-- DIRECTIONS --
Present every line of the listing below as a numbered list, leaving out the blank lines.

-- DATA TO USE --
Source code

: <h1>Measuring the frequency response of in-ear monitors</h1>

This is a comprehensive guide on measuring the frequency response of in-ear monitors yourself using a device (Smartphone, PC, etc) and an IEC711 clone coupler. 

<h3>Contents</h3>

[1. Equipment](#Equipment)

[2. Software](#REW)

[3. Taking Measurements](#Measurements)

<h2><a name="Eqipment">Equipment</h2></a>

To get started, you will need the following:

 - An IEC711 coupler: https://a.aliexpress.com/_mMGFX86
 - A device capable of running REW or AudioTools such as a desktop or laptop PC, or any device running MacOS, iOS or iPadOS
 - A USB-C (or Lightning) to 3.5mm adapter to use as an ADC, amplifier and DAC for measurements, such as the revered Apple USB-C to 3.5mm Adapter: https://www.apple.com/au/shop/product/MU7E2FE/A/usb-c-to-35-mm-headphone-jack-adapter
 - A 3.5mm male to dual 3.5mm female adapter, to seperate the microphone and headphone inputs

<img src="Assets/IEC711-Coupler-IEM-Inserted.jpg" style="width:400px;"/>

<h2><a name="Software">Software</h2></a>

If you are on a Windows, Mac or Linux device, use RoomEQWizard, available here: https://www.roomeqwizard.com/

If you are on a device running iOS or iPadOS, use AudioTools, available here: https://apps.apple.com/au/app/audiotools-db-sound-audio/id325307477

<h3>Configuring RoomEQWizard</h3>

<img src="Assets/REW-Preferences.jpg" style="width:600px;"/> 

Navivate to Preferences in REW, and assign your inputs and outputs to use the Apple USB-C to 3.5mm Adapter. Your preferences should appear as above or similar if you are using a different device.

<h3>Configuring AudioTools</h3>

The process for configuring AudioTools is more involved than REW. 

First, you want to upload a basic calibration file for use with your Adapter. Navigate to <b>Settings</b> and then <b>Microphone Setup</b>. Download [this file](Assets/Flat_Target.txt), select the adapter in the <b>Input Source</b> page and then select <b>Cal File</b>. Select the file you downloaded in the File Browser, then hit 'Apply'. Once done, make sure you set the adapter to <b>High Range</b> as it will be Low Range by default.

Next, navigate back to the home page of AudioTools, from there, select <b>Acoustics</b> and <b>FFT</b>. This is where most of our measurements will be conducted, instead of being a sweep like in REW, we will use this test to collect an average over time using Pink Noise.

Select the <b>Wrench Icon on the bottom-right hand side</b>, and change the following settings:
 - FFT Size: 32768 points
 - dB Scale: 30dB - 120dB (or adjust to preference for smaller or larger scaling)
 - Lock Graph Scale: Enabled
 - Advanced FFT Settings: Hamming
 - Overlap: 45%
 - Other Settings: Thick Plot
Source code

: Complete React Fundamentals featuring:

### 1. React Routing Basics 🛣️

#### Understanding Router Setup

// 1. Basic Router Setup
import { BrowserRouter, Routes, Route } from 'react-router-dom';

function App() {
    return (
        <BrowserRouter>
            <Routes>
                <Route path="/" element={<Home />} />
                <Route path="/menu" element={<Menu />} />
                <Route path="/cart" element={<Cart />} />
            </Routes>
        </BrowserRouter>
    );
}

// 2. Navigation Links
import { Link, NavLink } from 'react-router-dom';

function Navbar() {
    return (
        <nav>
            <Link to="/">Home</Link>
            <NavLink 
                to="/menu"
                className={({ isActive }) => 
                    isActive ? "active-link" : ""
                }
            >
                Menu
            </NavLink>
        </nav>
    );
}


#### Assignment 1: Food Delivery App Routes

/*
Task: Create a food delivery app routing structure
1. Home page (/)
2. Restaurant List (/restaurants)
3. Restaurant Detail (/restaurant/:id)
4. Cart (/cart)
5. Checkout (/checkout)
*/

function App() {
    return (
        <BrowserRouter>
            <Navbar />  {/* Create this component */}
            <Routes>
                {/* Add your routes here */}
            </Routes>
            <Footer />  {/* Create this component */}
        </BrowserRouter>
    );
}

-- PROBLEM SOLUTION --
1. Source code
2. : <h1>Measuring the frequency response of in-ear monitors</h1>
3. This is a comprehensive guide on measuring the frequency response of in-ear monitors yourself using a device (Smartphone, PC, etc) and an IEC711 clone coupler. 
4. <h3>Contents</h3>
5. [1. Equipment](#Equipment)
6. [2. Software](#REW)
7. [3. Taking Measurements](#Measurements)
8. <h2><a name="Eqipment">Equipment</h2></a>
9. To get started, you will need the following:
10.  - An IEC711 coupler: https://a.aliexpress.com/_mMGFX86
11.  - A device capable of running REW or AudioTools such as a desktop or laptop PC, or any device running MacOS, iOS or iPadOS
12.  - A USB-C (or Lightning) to 3.5mm adapter to use as an ADC, amplifier and DAC for measurements, such as the revered Apple USB-C to 3.5mm Adapter: https://www.apple.com/au/shop/product/MU7E2FE/A/usb-c-to-35-mm-headphone-jack-adapter
13.  - A 3.5mm male to dual 3.5mm female adapter, to seperate the microphone and headphone inputs
14. <img src="Assets/IEC711-Coupler-IEM-Inserted.jpg" style="width:400px;"/>
15. <h2><a name="Software">Software</h2></a>
16. If you are on a Windows, Mac or Linux device, use RoomEQWizard, available here: https://www.roomeqwizard.com/
17. If you are on a device running iOS or iPadOS, use AudioTools, available here: https://apps.apple.com/au/app/audiotools-db-sound-audio/id325307477
18. <h3>Configuring RoomEQWizard</h3>
19. <img src="Assets/REW-Preferences.jpg" style="width:600px;"/> 
20. Navivate to Preferences in REW, and assign your inputs and outputs to use the Apple USB-C to 3.5mm Adapter. Your preferences should appear as above or similar if you are using a different device.
21. <h3>Configuring AudioTools</h3>
22. The process for configuring AudioTools is more involved than REW. 
23. First, you want to upload a basic calibration file for use with your Adapter. Navigate to <b>Settings</b> and then <b>Microphone Setup</b>. Download [this file](Assets/Flat_Target.txt), select the adapter in the <b>Input Source</b> page and then select <b>Cal File</b>. Select the file you downloaded in the File Browser, then hit 'Apply'. Once done, make sure you set the adapter to <b>High Range</b> as it will be Low Range by default.
24. Next, navigate back to the home page of AudioTools, from there, select <b>Acoustics</b> and <b>FFT</b>. This is where most of our measurements will be conducted, instead of being a sweep like in REW, we will use this test to collect an average over time using Pink Noise.
25. Select the <b>Wrench Icon on the bottom-right hand side</b>, and change the following settings:
26.  - FFT Size: 32768 points
27.  - dB Scale: 30dB - 120dB (or adjust to preference for smaller or larger scaling)
28.  - Lock Graph Scale: Enabled
29.  - Advanced FFT Settings: Hamming
30.  - Overlap: 45%
31.  - Other Settings: Thick Plot
32. Source code
33. : Complete React Fundamentals featuring:
34. ### 1. React Routing Basics 🛣️
35. #### Understanding Router Setup
36. // 1. Basic Router Setup
37. import { BrowserRouter, Routes, Route } from 'react-router-dom';
38. function App() {
39.     return (
40.         <BrowserRouter>
41.             <Routes>
42.                 <Route path="/" element={<Home />} />
43.                 <Route path="/menu" element={<Menu />} />
44.                 <Route path="/cart" element={<Cart />} />
45.             </Routes>
46.         </BrowserRouter>
47.     );
48. }
49. // 2. Navigation Links
50. import { Link, NavLink } from 'react-router-dom';
51. function Navbar() {
52.     return (
53.         <nav>
54.             <Link to="/">Home</Link>
55.             <NavLink 
56.                 to="/menu"
57.                 className={({ isActive }) => 
58.                     isActive ? "active-link" : ""
59.                 }
60.             >
61.                 Menu
62.             </NavLink>
63.         </nav>
64.     );
65. }
66. #### Assignment 1: Food Delivery App Routes
67. /*
68. Task: Create a food delivery app routing structure
69. 1. Home page (/)
70. 2. Restaurant List (/restaurants)
71. 3. Restaurant Detail (/restaurant/:id)
72. 4. Cart (/cart)
73. 5. Checkout (/checkout)
74. */
75. function App() {
76.     return (
77.         <BrowserRouter>
78.             <Navbar />  {/* Create this component */}
79.             <Routes>
80.                 {/* Add your routes here */}
81.             </Routes>
82.             <Footer />  {/* Create this component */}
83.         </BrowserRouter>
84.     );
85. }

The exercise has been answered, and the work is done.